## WHAT NEEDS TO BE DONE
Each record needs to be transcribed word for word, though without its pictures.

## DATA UNDER STUDY
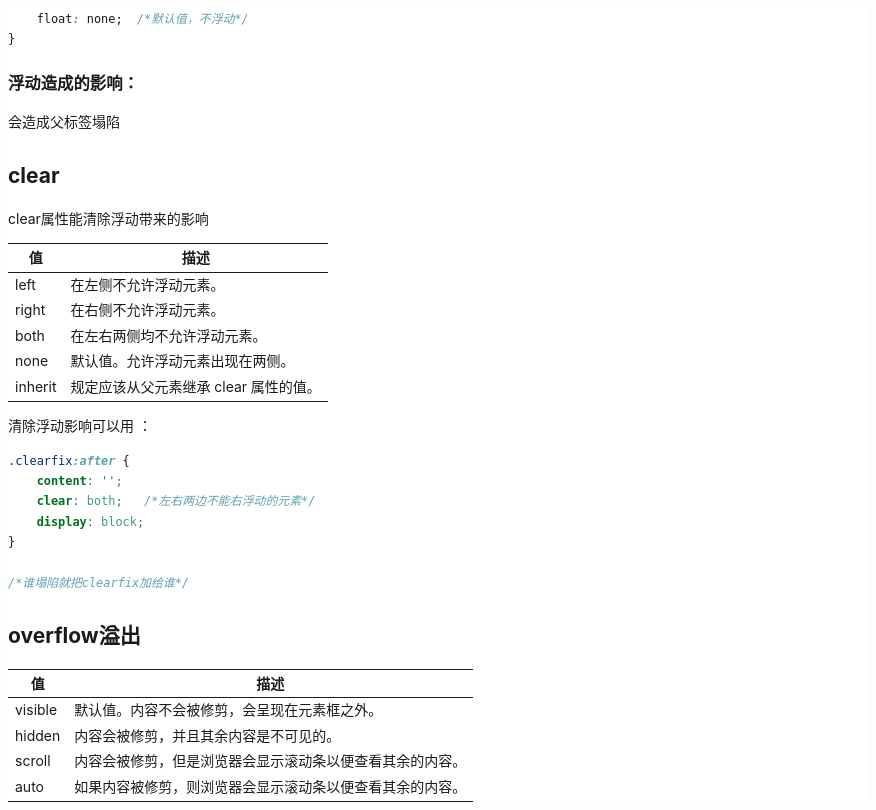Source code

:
 ```css
    float: none;  /*默认值，不浮动*/
}
```

### 浮动造成的影响：

会造成父标签塌陷

## clear

clear属性能清除浮动带来的影响



| 值      | 描述                                  |
| ------- | ------------------------------------- |
| left    | 在左侧不允许浮动元素。                |
| right   | 在右侧不允许浮动元素。                |
| both    | 在左右两侧均不允许浮动元素。          |
| none    | 默认值。允许浮动元素出现在两侧。      |
| inherit | 规定应该从父元素继承 clear 属性的值。 |



清除浮动影响可以用 ：

```css
.clearfix:after {
    content: '';
    clear: both;   /*左右两边不能右浮动的元素*/
    display: block;
}

/*谁塌陷就把clearfix加给谁*/
```



## overflow溢出

| 值      | 描述                                                     |
| ------- | -------------------------------------------------------- |
| visible | 默认值。内容不会被修剪，会呈现在元素框之外。             |
| hidden  | 内容会被修剪，并且其余内容是不可见的。                   |
| scroll  | 内容会被修剪，但是浏览器会显示滚动条以便查看其余的内容。 |
| auto    | 如果内容被修剪，则浏览器会显示滚动条以便查看其余的内容。 |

## RESULT OF THIS EXERCISE
Source code

:
 ```css
    float: none;  /*默认值，不浮动*/
}
```

### 浮动造成的影响：

会造成父标签塌陷

## clear

clear属性能清除浮动带来的影响



| 值      | 描述                                  |
| ------- | ------------------------------------- |
| left    | 在左侧不允许浮动元素。                |
| right   | 在右侧不允许浮动元素。                |
| both    | 在左右两侧均不允许浮动元素。          |
| none    | 默认值。允许浮动元素出现在两侧。      |
| inherit | 规定应该从父元素继承 clear 属性的值。 |



清除浮动影响可以用 ：

```css
.clearfix:after {
    content: '';
    clear: both;   /*左右两边不能右浮动的元素*/
    display: block;
}

/*谁塌陷就把clearfix加给谁*/
```



## overflow溢出

| 值      | 描述                                                     |
| ------- | -------------------------------------------------------- |
| visible | 默认值。内容不会被修剪，会呈现在元素框之外。             |
| hidden  | 内容会被修剪，并且其余内容是不可见的。                   |
| scroll  | 内容会被修剪，但是浏览器会显示滚动条以便查看其余的内容。 |
| auto    | 如果内容被修剪，则浏览器会显示滚动条以便查看其余的内容。 |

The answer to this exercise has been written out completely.